また、水溶性のアスコルビンを、その安定性のみならず、油脂に添加したり、細胞膜への吸収性を向上させるために、脂肪酸エステルをエンジオール基以外の水酸基の部分(上の図でいうとR2部分)につけ、油溶性にしたものも使用されています。それが脂溶性アスコルビン酸誘導体であり、図中の下の2つになります。

これらはクリームや美容液などリッチなつけ心地の美容成分として使用されます。また、エンジオール基のHはそのまま残っており還元性を示しますので、抗酸化物質として食品添加物に用いられることもあります。

下記の図は、アスコルビン酸パルチミン酸エステルの構造式です。パルチミン酸は、別名ヘキサデカン酸であり、16個の炭素を有する脂肪酸を意味します。

ヘキサデカン酸のエステル結合した部分以外の、上記の丸で囲った部分はすべてC(炭素)とH(水素)であり、この部分は疎水性部分となっていますので、脂溶性となるのです。

ビタミンCというと、さっぱりした仕上がりの商品が多いですが、テトラヘキシルデカン酸アスコルビルという、ヘキシルデカン酸を3つもつけたアスコルビン酸誘導体もあります。こちらはオイルベースのしっとりした使用感となっているようです。

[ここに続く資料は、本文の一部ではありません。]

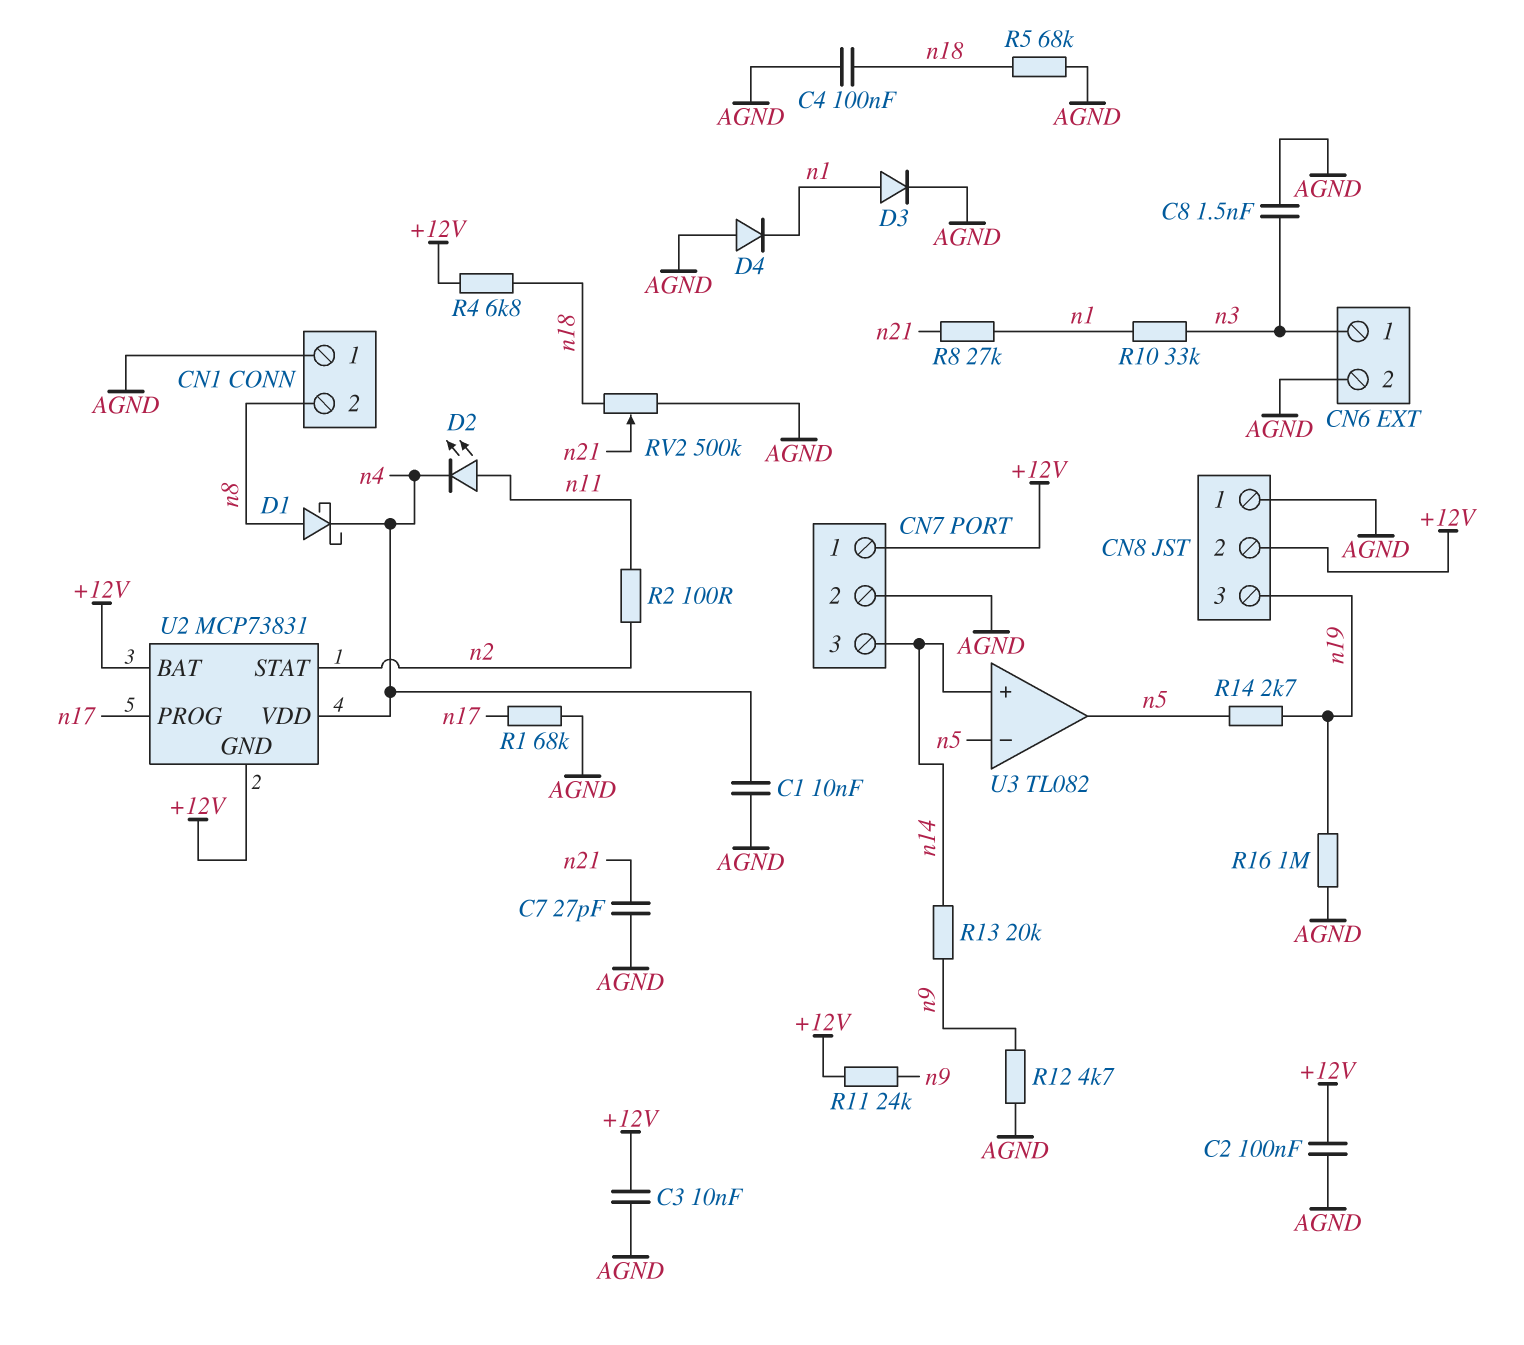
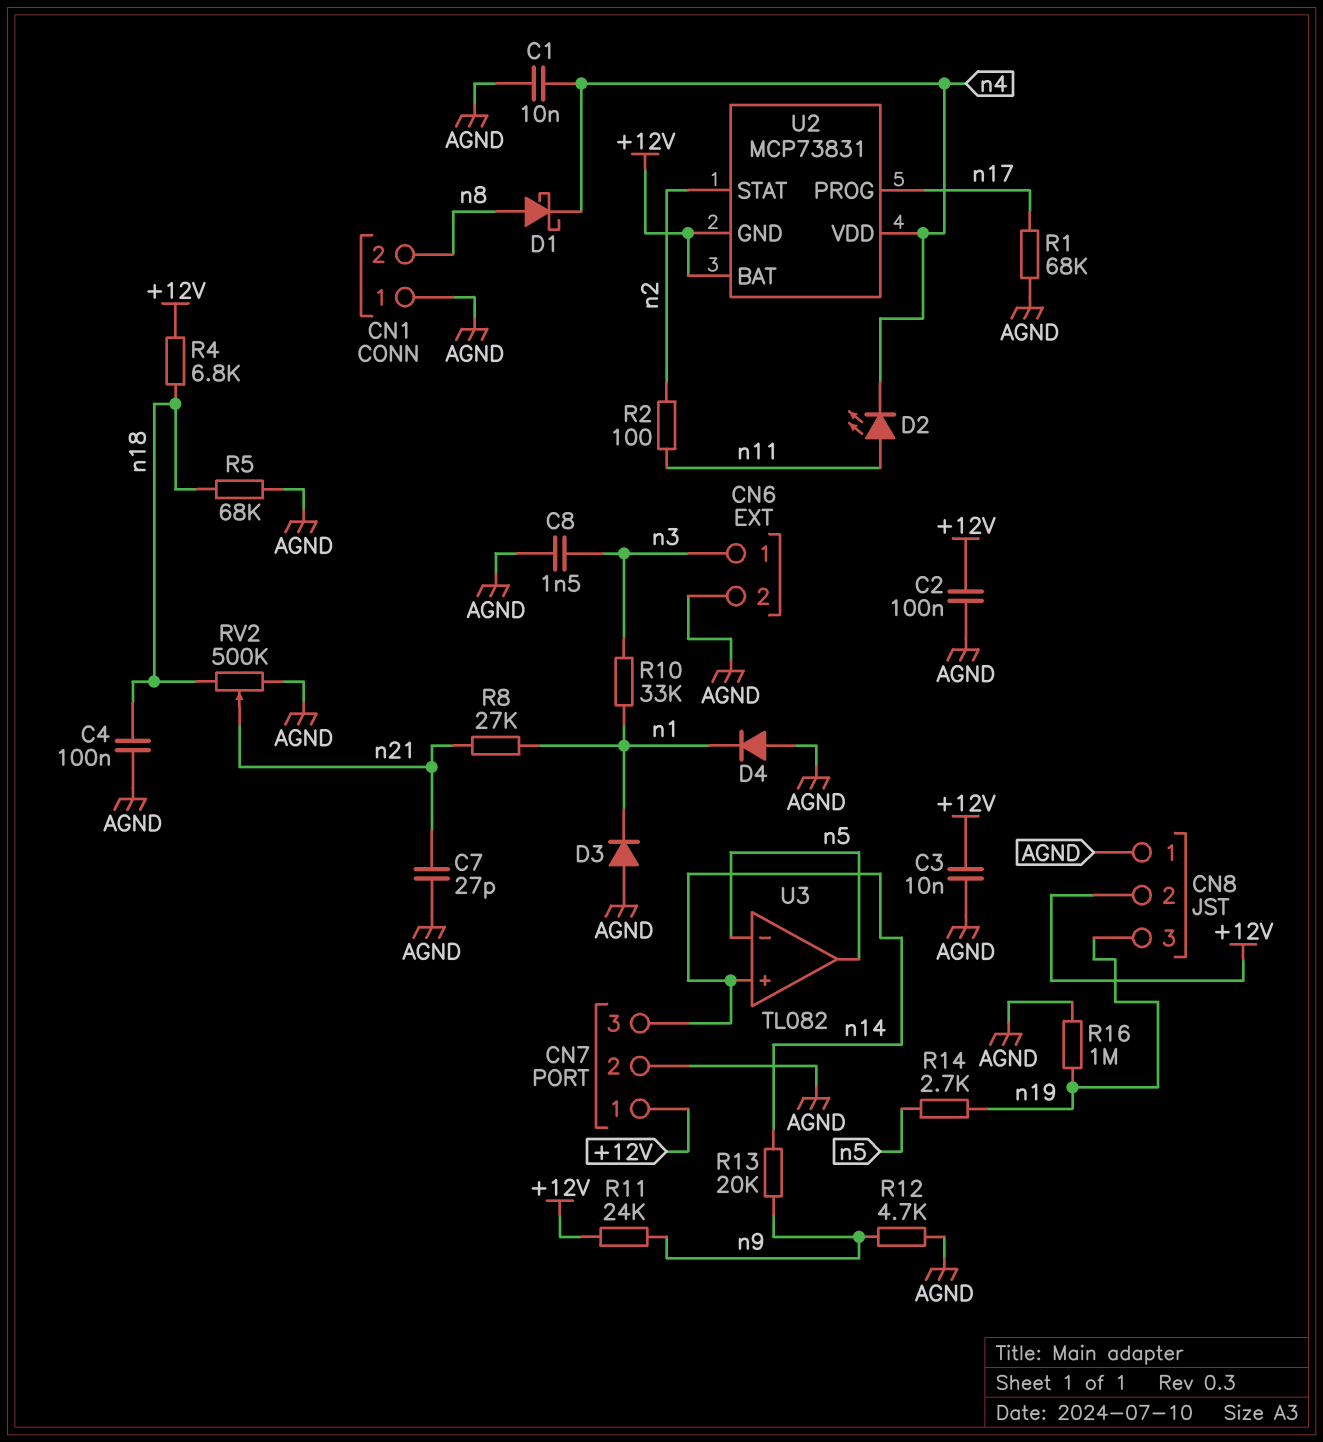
D3: diode (A n1, K AGND) -> diode (A AGND, K n1)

これでもか!ってぐらいに疎水性部分が付加されているのがわかりますね。

また、面白いことに、両親媒性を有するアスコルビン酸もあります。APPSといい、ビタミンCにリン酸パルミチン酸を結合させることにより安定性を高めたものです。リン酸が水溶性を、パルチミン酸が脂溶性を示すことから、両親媒性と呼ばれています。ちなみにAPPSはアプレシエとも呼ばれる昭和電工の商標なのです。

今回はビタミンCについてまとめてみました。次回は前回少し説明したカロテン類や、ポリフェノール類などの抗酸化作用を持つ物質についてまとめたいと思います。